Fey(Haşir/6,7); ayetlerde geçen bu kavramı, İslam toplumunun iktisadi değerler sistemi içinde anlamaya çalışalım.

 Ayetlerde geçen “Fey”, geri getirmek ve şeklini değiştirmek anlamlarına gelir. İslam hukuk terminolojisinde fey, maddi değerler sistemi içinde mana verilmiş Kur’anî bir kavramdır. Ayetler, içerik bakımından İslami yönetimde, gayr-i müslimlerden alınan mali vergilerle bir mali denge sağlanmıştır.

Gayri müslimlerden alınan vergi çeşitlerinden “fey”; ayetin birinde savaş sonrasında, diğerinde savaş dışındaki durumu anlatır.

Gayri müslimlerden alınan malın beşte biri şeklinde yapılan paylaşım üzerinden Kapitalizm ve Sosyalizm ile İslam’ın mali sisteminin temel ilke ve prensiplerinin farkını anlamaya çalışacağız. Ve hangisinin insani olduğunu göreceğiz.

Kapitalist ve Sosyalist mali anlayışta, topluma mali değerler üzerinden bir kıymet biçilir. İslam’da ise, mala insani değerler sistemi üzerinden kıymet verilir. Birinde mal diğerinde insan merkezli olmakla aralarında böyle temel bir ilkesel fark bulunmaktadır. İlk ikisinde sadece mal, insan ilişkisi noktasından değerlendirirken, İslam’da, insan ve mal olarak denge sağlayıcı üç nokta üzerinden bakılmaktadır.

İlk iki sistemde mali değerler üzerinden insan hayatına bir kıymet biçilmektedir. Kişinin elindeki mala sonsuz bir değer biçilmektedir. Bu her iki sistemde insan öncelikli olan değil, mali değerler sistemi hayata hükmeder. Sosyalizm’de mal o kadar kutsal ki, isteyen insan istediği kadar ona ulaşıp tasarrufta bulunamaz. Bu kutsala ancak toplumdaki insani değerlerin üstü olan devlet gibi bir aygıt ulaşabilir.

Kapitalist sistemde de kişinin elindeki mali güçle topluma tahakküm edilir. O malda sonsuz tasarruf hakkı verir. Kişinin tasarruf gücü elindeki malın çokluğuyla orantılıdır.
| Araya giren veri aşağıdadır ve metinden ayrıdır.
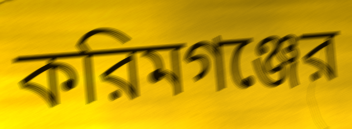
করিমগঞ্জের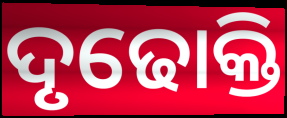
ଦୃଢୋକ୍ତି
Her iki sistemde de mal, kutsal ortak bir tanrıdır.

Her iki sistemde de mal gücü elinde bulunduran toplumun diğer fertlerine her türlü tahakküm hakkına sahip olabiliyor.
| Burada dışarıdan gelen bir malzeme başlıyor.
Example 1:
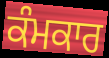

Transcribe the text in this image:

ਕੰਮਕਾਰ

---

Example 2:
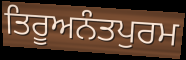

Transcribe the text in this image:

ਤਿਰੂਅਨੰਤਪੁਰਮ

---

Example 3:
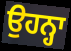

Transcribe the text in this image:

ਉਹਨ੍ਹਾ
İslamî sistem ise, her şeyden önce malın asıl sahibinin Yüce Allah olduğu inancıyla her iki sistemden ruhen ayrı düşer. İslam temvil sisteminde malın asıl sahibi Yüce Allah olduğu halde mal edinmede Yüce Allah, Sosyalizm’de olduğu gibi mal ile kul arasına da girmez. Sadece kulu kontrol eder. Kulun mali seviyesi belli bir limite(nisaba) ulaşınca belli bir cüz’ünü şu veya bu sebeple muhtaç düşen komşusuna vermeyi emrederek toplum arasında bir dayanışma ve yardımlaşma ruhunu oluşturur.
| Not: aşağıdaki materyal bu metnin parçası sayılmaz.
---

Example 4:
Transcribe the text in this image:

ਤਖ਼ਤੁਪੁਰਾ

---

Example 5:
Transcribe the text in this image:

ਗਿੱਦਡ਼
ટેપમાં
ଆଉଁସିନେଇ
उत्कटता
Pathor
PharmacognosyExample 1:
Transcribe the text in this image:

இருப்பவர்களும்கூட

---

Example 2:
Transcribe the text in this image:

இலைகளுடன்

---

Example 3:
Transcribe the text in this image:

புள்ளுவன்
Bu ruhu oluştururken ferdin mal edinme zevk ve şevkini de kırmaz. Kişinin havaic-i asliye denilen yıllık ihtiyacını aşıp belirlenen limite ulaşınca, ihtiyaç üstü maldan muhtaç komşusuna bir cüz’ünü verir.

Burada toplumsal sevgi oluşturulur. Komşusu açken zenginin tok yatmasını uygun görmeyerek, komşunun açlığında, hastalığında ve ölümünde malıyla yanında olmayı emreder. Diğer iki sistemde böyle bir dayanışma ruhunu bulmak mümkün değildir. Dolayısıyla “fey” denilen mali geliri dağıtırken eşitlik yerine adaleti esas almıştır. Beşte biri üzerinden bu denge sağlanmıştır.